Definitely one for the scholars, this! Here we join Stephen Dedalus, Buck Mulligan and some other chaps in the museum library, where they mostly argue about Shakespeare. Now, I don’t know an awful lot about Shakespeare, but an aficionado on the subject will doubtless get an awful lot out of this episode. If, like me, the Bard doesn’t do much for you well, then, I’ve tried my best to make it as interesting as I can.
The Quaker librarian dismisses a noiseless library attendant and talks about poets with Stephen Dedalus, Buck Mulligan and a fellow named John Eglinton. Buck has a telegram from Stephen. Eglinton says that the young Irish writers are yet to come up with anything to equal Hamlet. Then, Geo Russell (also known as the mystical poet A.E – but here he is referred to as Russell, so I’ll call him that for now) joins in the discussion from a shadowy corner – he thinks that it doesn’t matter who Hamlet is or isn’t, art should be all about ideas. Stephen brings up Aristotle once being a student of Plato in response to some vague jibe by Eglinton about young people, possibly young scholars in particular.
Stephen’s thoughts on Hamlet prove to be somewhat controversial and are not going down well with his companions, but he continues arguing with them anyway. Eglinton doesn’t like Aristotle being compared to Plato, just one of many things this chap doesn’t like, it seems. Mr Best the librarian (a different librarian to the Quaker librarian, I’m fairly certain) announces that Haines has gone off to buy a copy of Hyde’s ‘Lovesongs of Connacht’. Someone replies that they have smoked his tobacco. Russell says that love songs are dangerous and gives some occult-sounding explanation as to why, but I’m none the wiser, quite frankly.
++++++++++++++++++++
• [WHAT TO WORK ON]
- 1) In the episode summary, what does Mr Best say Haines has gone off to buy?
- 2) Translate this sentence from the episode summary into French: "Eglinton says that the young Irish writers are yet to come up with anything to equal Hamlet."
- 3) Based on the episode summary, why does Stephen bring up Aristotle once being a student of Plato?

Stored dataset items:
++++++++++++++++++++
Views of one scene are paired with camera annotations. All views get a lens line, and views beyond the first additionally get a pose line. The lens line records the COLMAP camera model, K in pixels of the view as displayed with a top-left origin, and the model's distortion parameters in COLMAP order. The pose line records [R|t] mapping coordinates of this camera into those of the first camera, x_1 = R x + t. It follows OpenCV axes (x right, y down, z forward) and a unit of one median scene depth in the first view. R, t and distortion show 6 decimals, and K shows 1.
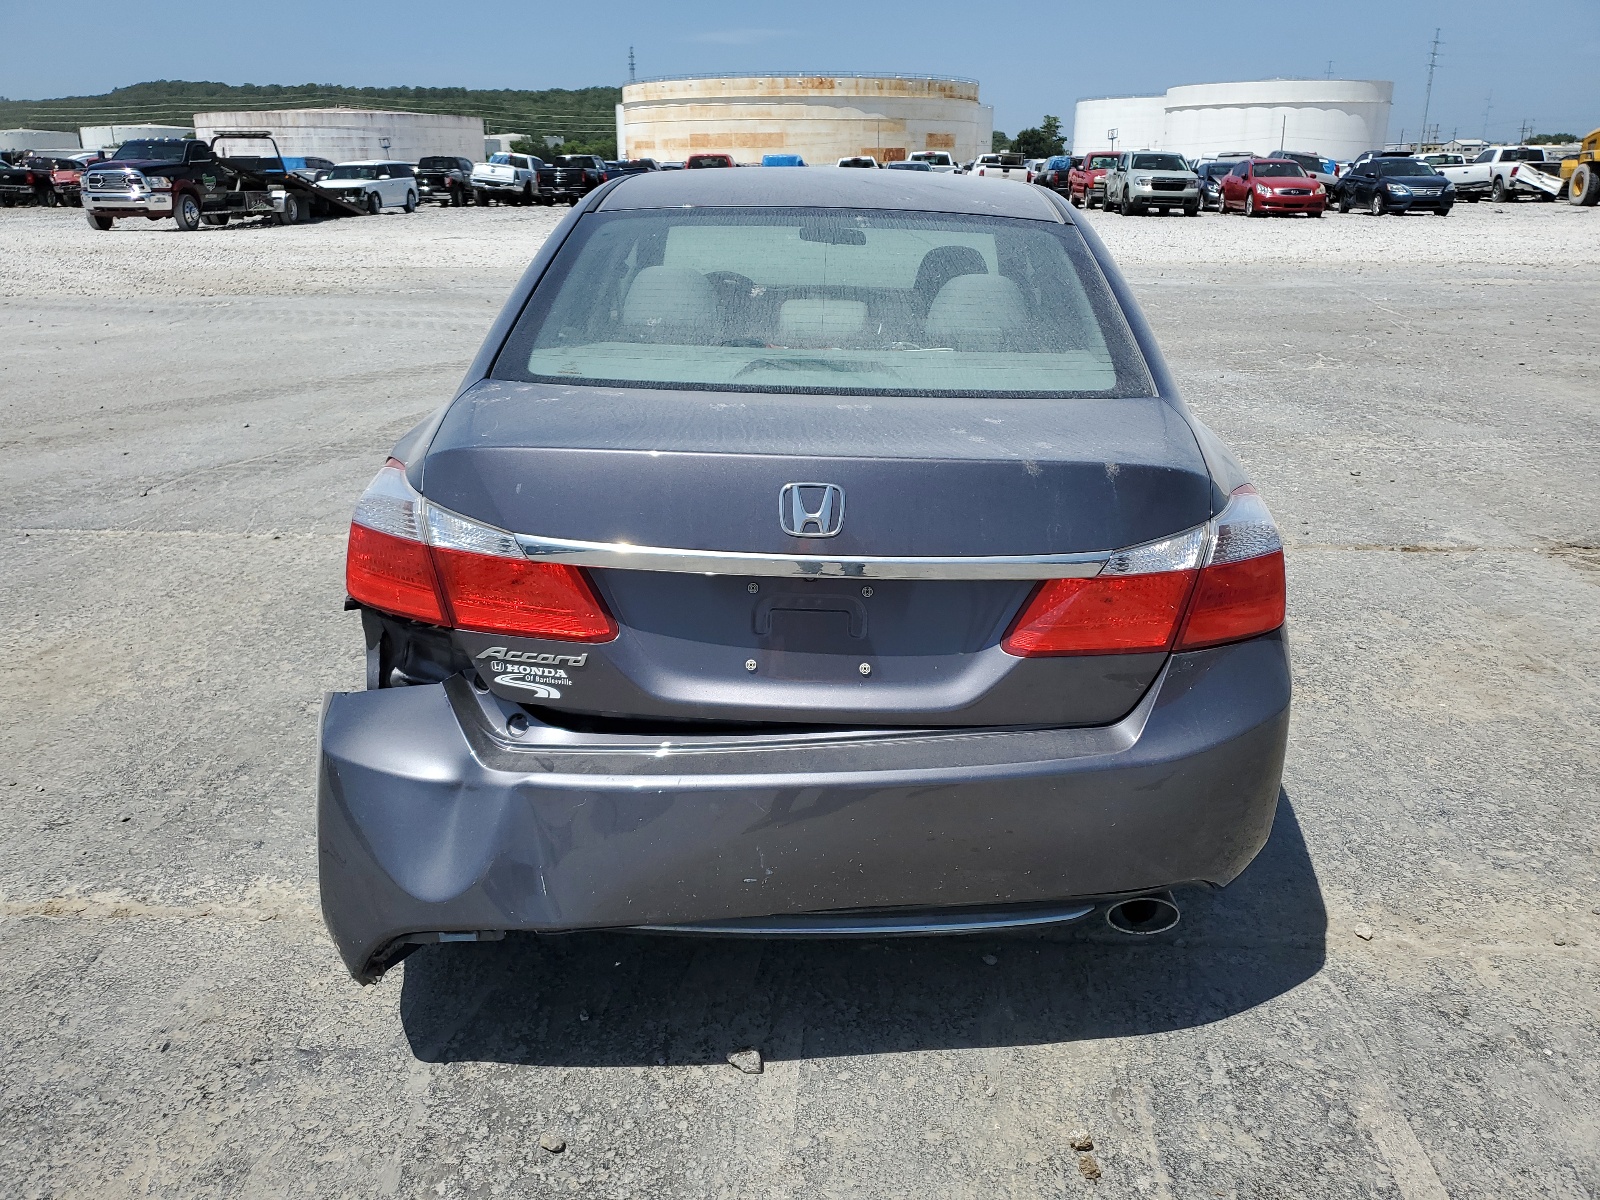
lens RADIAL K [[1246.4, 0, 794.4], [0, 1246.4, 600.6], [0, 0, 1]] dist [0.022561, -0.005663]
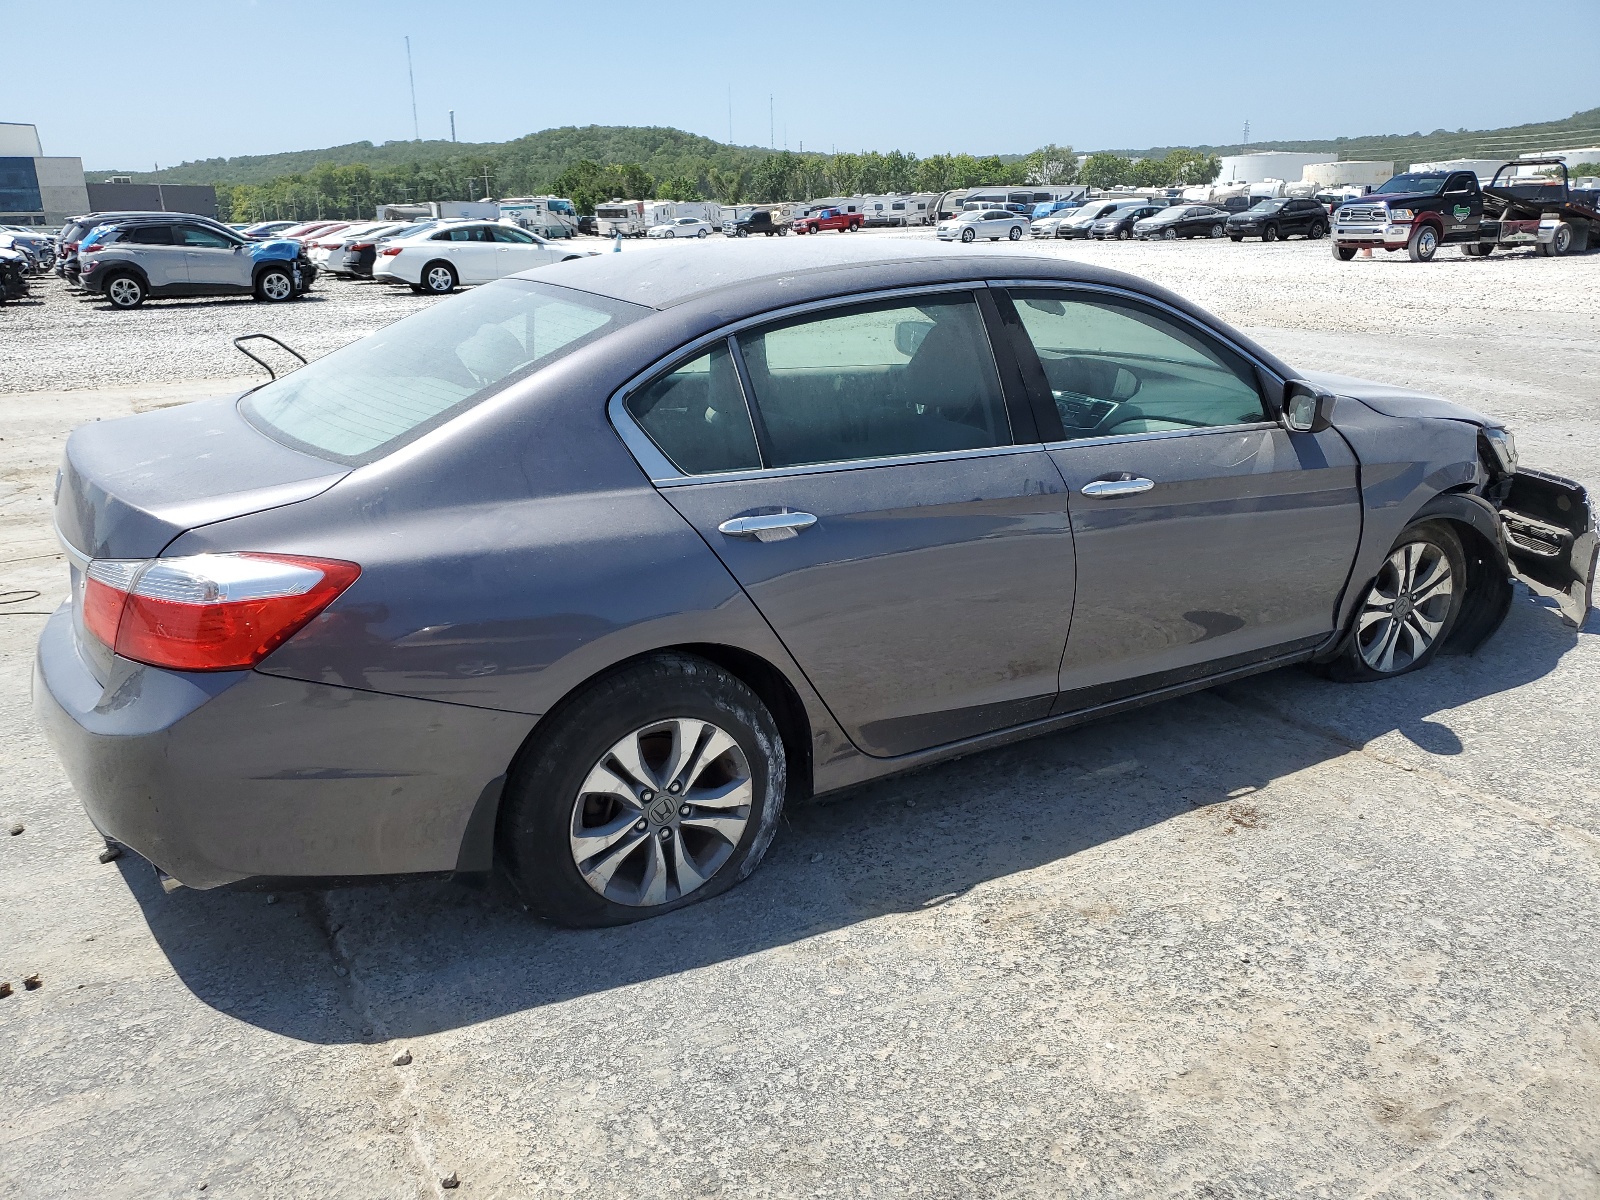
lens RADIAL K [[1246.4, 0, 799.7], [0, 1246.4, 597.7], [0, 0, 1]] dist [0.022561, -0.005663]
pose [[0.540128, 0.237825, -0.807280, 0.123705], [-0.254708, 0.960448, 0.112531, -0.023952], [0.802113, 0.144840, 0.579341, 0.061275]]
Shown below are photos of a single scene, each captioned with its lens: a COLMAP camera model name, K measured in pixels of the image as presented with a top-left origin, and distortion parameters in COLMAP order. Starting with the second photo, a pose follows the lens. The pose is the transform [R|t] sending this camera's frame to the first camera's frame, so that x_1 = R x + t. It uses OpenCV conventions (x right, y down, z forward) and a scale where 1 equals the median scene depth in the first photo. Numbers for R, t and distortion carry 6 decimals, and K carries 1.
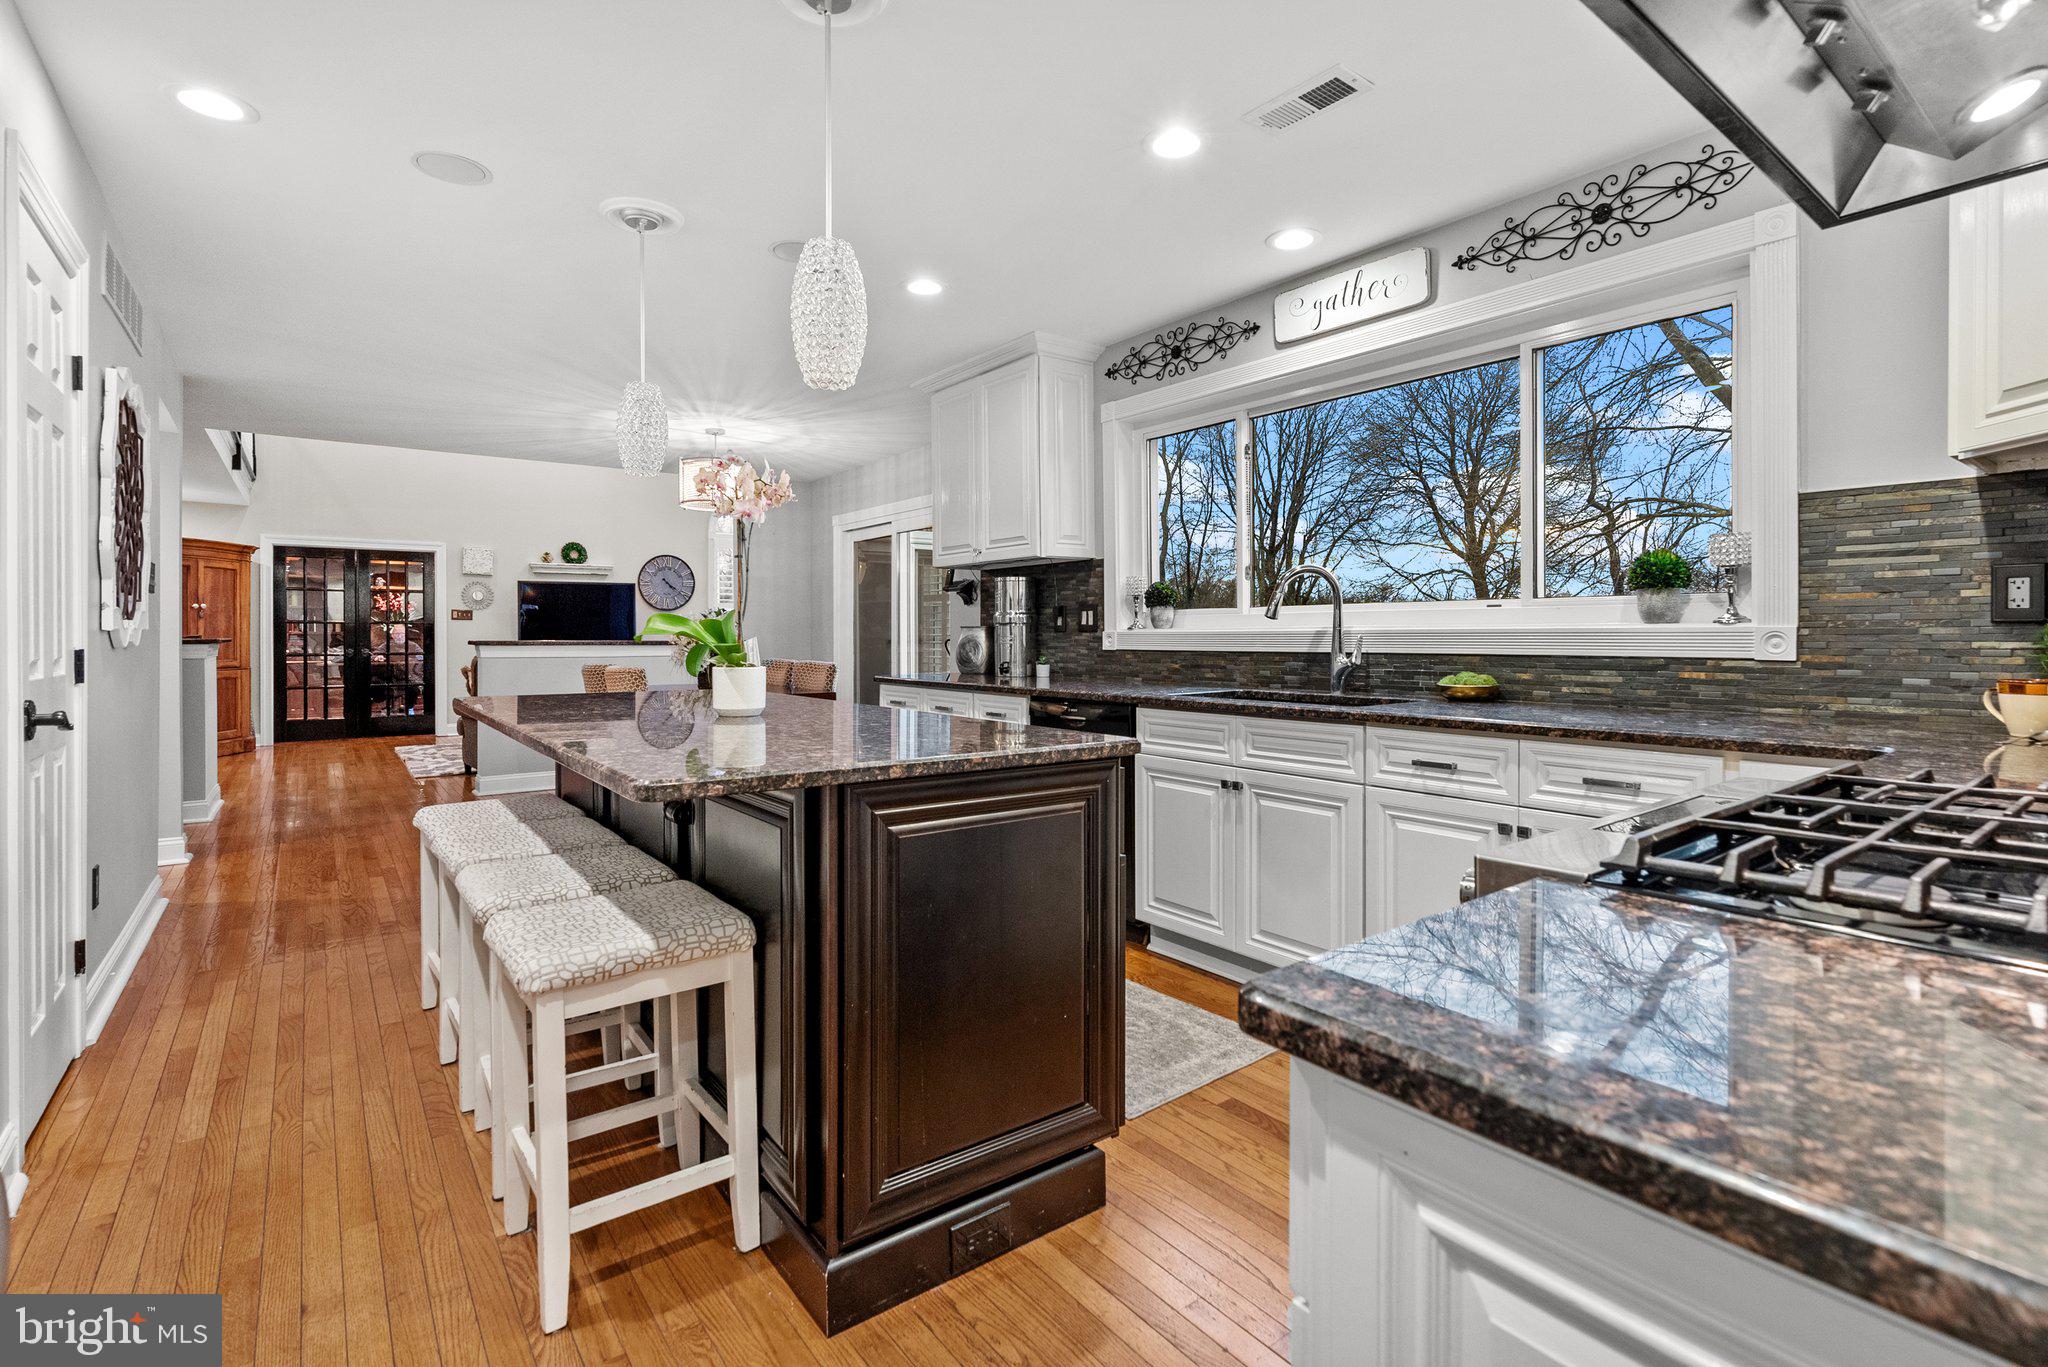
lens RADIAL K [[924.4, 0, 961.5], [0, 924.4, 648.8], [0, 0, 1]] dist [-0.001048, -0.000080]
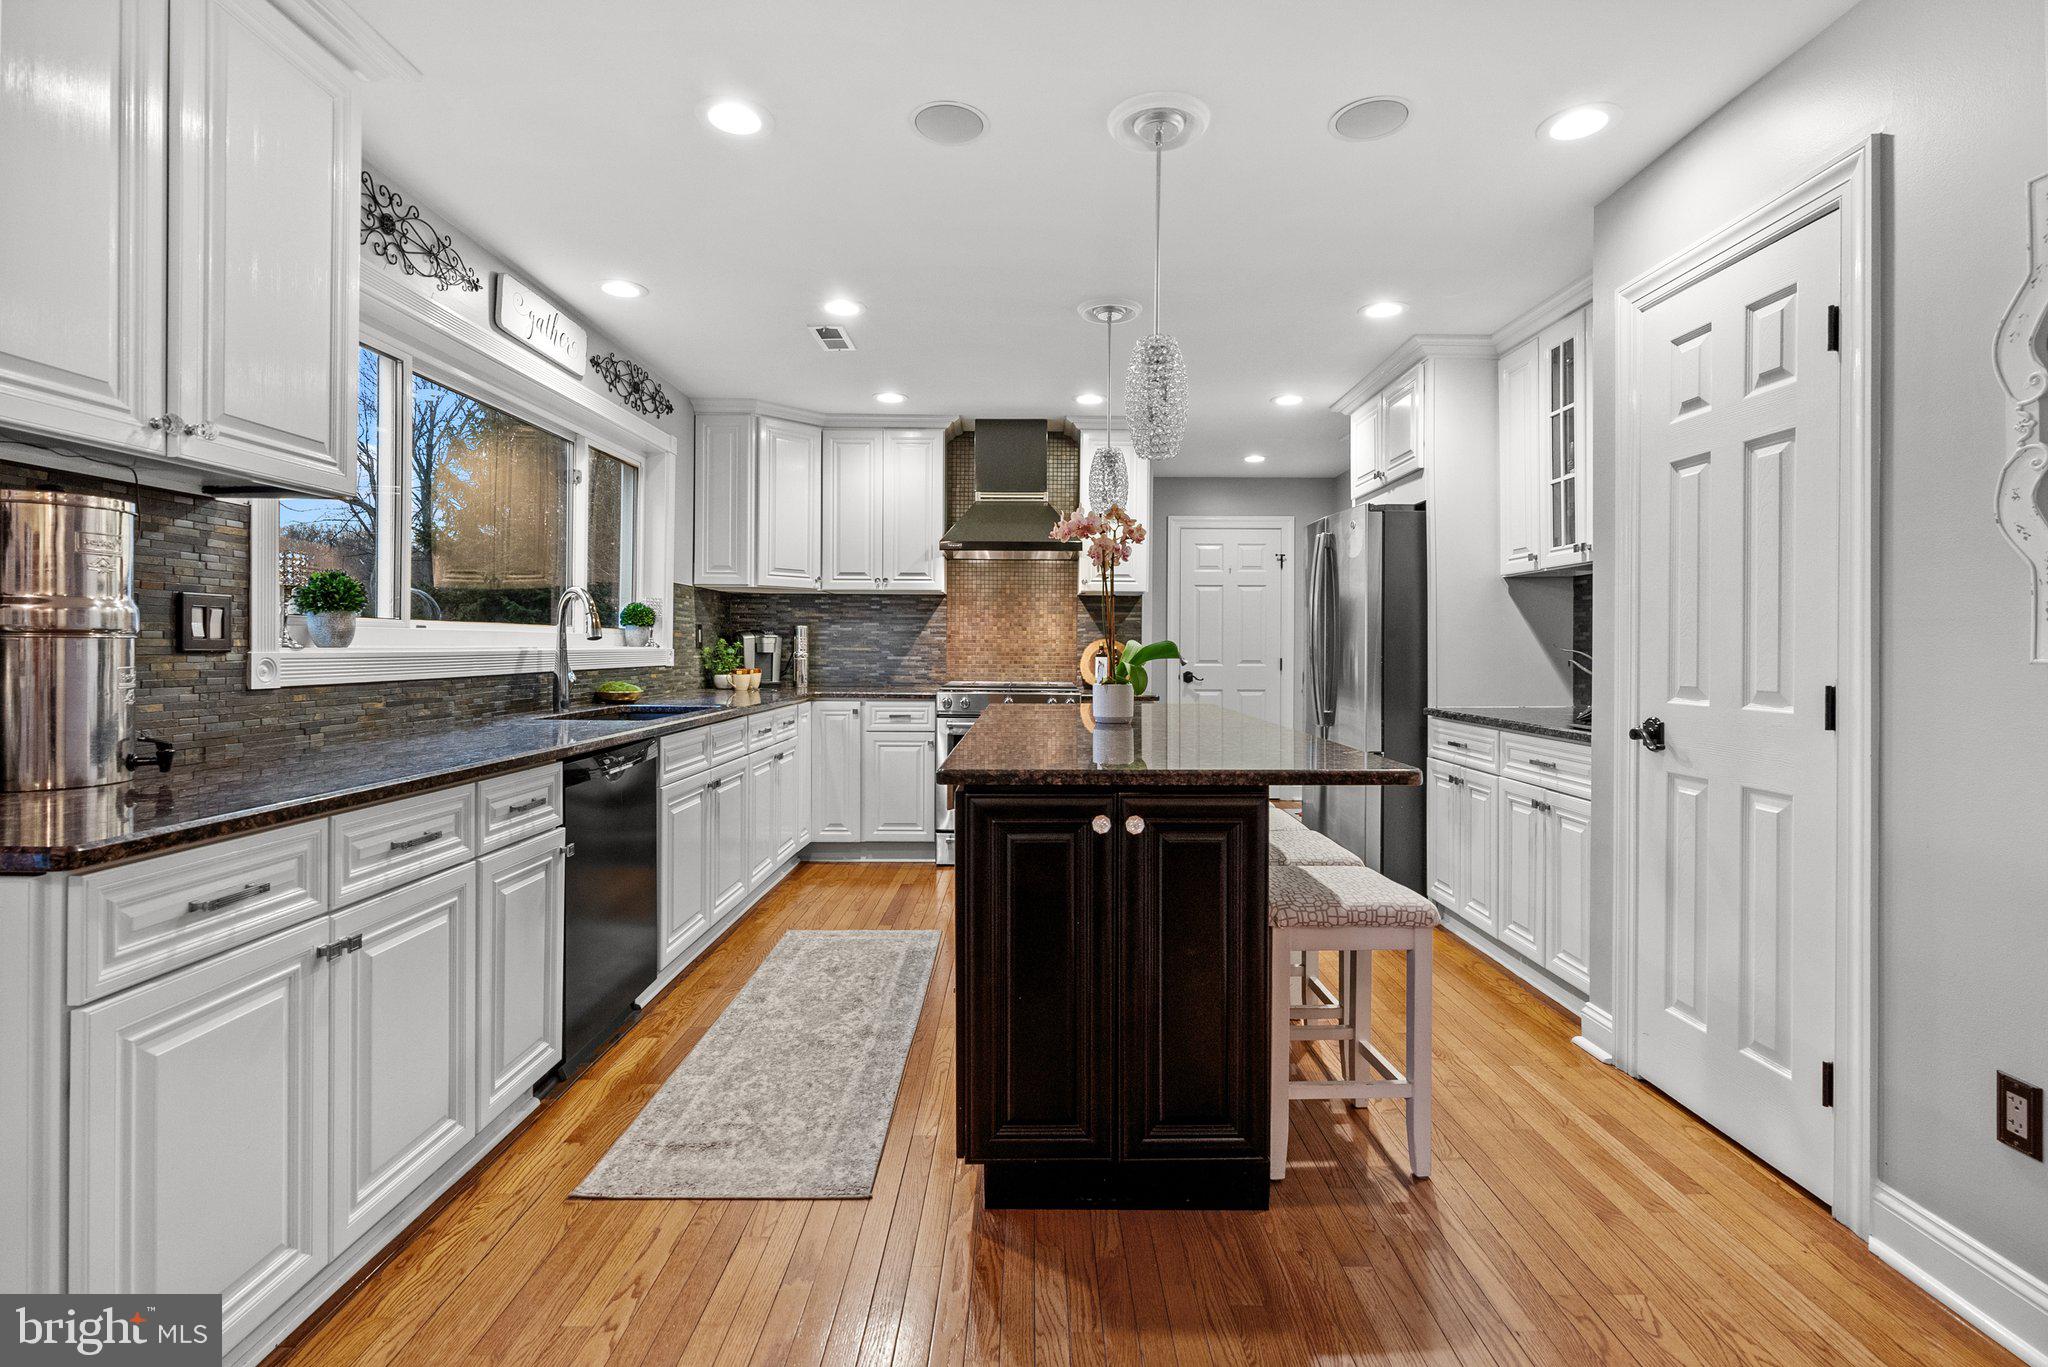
++++++++++++++++++++
• [ANSWERS TO EACH TASK]
- 1) A copy of Hyde's 'Lovesongs of Connacht'.

- 2) Eglinton dit que les jeunes écrivains irlandais n'ont encore rien produit qui égale Hamlet.

- 3) He mentions it in response to a vague jibe by Eglinton about young people. The jibe was possibly aimed at young scholars in particular.